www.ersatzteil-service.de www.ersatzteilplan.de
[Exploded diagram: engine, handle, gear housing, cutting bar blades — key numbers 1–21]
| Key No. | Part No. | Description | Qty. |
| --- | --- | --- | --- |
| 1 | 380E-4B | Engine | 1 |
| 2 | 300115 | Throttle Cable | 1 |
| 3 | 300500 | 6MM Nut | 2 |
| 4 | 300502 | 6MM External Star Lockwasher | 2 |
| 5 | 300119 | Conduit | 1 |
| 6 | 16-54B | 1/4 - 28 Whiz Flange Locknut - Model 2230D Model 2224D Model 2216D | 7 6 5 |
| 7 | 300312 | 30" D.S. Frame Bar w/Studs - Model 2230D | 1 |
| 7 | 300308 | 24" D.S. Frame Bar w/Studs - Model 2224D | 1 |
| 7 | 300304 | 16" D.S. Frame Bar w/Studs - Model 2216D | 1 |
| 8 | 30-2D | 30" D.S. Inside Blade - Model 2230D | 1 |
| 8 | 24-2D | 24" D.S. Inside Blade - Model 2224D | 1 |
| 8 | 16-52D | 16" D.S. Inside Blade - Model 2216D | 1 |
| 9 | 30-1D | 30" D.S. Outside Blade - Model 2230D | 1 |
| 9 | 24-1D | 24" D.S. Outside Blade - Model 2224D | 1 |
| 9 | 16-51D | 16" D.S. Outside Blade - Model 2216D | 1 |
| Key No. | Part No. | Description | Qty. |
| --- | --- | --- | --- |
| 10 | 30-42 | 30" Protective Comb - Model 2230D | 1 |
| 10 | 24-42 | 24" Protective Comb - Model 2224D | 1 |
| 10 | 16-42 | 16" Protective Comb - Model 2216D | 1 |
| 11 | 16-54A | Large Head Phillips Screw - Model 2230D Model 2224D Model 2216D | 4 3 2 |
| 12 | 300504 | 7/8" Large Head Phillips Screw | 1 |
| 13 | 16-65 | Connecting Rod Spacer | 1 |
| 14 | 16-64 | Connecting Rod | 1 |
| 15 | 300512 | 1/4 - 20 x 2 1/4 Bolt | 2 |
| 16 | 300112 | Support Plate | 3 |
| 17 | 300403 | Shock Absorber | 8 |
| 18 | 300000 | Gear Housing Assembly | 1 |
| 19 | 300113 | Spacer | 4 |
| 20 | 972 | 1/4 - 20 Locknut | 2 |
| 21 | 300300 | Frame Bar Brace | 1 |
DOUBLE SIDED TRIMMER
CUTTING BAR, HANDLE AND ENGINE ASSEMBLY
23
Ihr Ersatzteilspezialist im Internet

■ What you will do
Only an exact transcription of all the records above counts as an answer.

■ Result
www.ersatzteil-service.de www.ersatzteilplan.de
[Exploded diagram: engine, handle, gear housing, cutting bar blades — key numbers 1–21]
| Key No. | Part No. | Description | Qty. |
| --- | --- | --- | --- |
| 1 | 380E-4B | Engine | 1 |
| 2 | 300115 | Throttle Cable | 1 |
| 3 | 300500 | 6MM Nut | 2 |
| 4 | 300502 | 6MM External Star Lockwasher | 2 |
| 5 | 300119 | Conduit | 1 |
| 6 | 16-54B | 1/4 - 28 Whiz Flange Locknut - Model 2230D Model 2224D Model 2216D | 7 6 5 |
| 7 | 300312 | 30" D.S. Frame Bar w/Studs - Model 2230D | 1 |
| 7 | 300308 | 24" D.S. Frame Bar w/Studs - Model 2224D | 1 |
| 7 | 300304 | 16" D.S. Frame Bar w/Studs - Model 2216D | 1 |
| 8 | 30-2D | 30" D.S. Inside Blade - Model 2230D | 1 |
| 8 | 24-2D | 24" D.S. Inside Blade - Model 2224D | 1 |
| 8 | 16-52D | 16" D.S. Inside Blade - Model 2216D | 1 |
| 9 | 30-1D | 30" D.S. Outside Blade - Model 2230D | 1 |
| 9 | 24-1D | 24" D.S. Outside Blade - Model 2224D | 1 |
| 9 | 16-51D | 16" D.S. Outside Blade - Model 2216D | 1 |
| Key No. | Part No. | Description | Qty. |
| --- | --- | --- | --- |
| 10 | 30-42 | 30" Protective Comb - Model 2230D | 1 |
| 10 | 24-42 | 24" Protective Comb - Model 2224D | 1 |
| 10 | 16-42 | 16" Protective Comb - Model 2216D | 1 |
| 11 | 16-54A | Large Head Phillips Screw - Model 2230D Model 2224D Model 2216D | 4 3 2 |
| 12 | 300504 | 7/8" Large Head Phillips Screw | 1 |
| 13 | 16-65 | Connecting Rod Spacer | 1 |
| 14 | 16-64 | Connecting Rod | 1 |
| 15 | 300512 | 1/4 - 20 x 2 1/4 Bolt | 2 |
| 16 | 300112 | Support Plate | 3 |
| 17 | 300403 | Shock Absorber | 8 |
| 18 | 300000 | Gear Housing Assembly | 1 |
| 19 | 300113 | Spacer | 4 |
| 20 | 972 | 1/4 - 20 Locknut | 2 |
| 21 | 300300 | Frame Bar Brace | 1 |
DOUBLE SIDED TRIMMER
CUTTING BAR, HANDLE AND ENGINE ASSEMBLY
23
Ihr Ersatzteilspezialist im Internet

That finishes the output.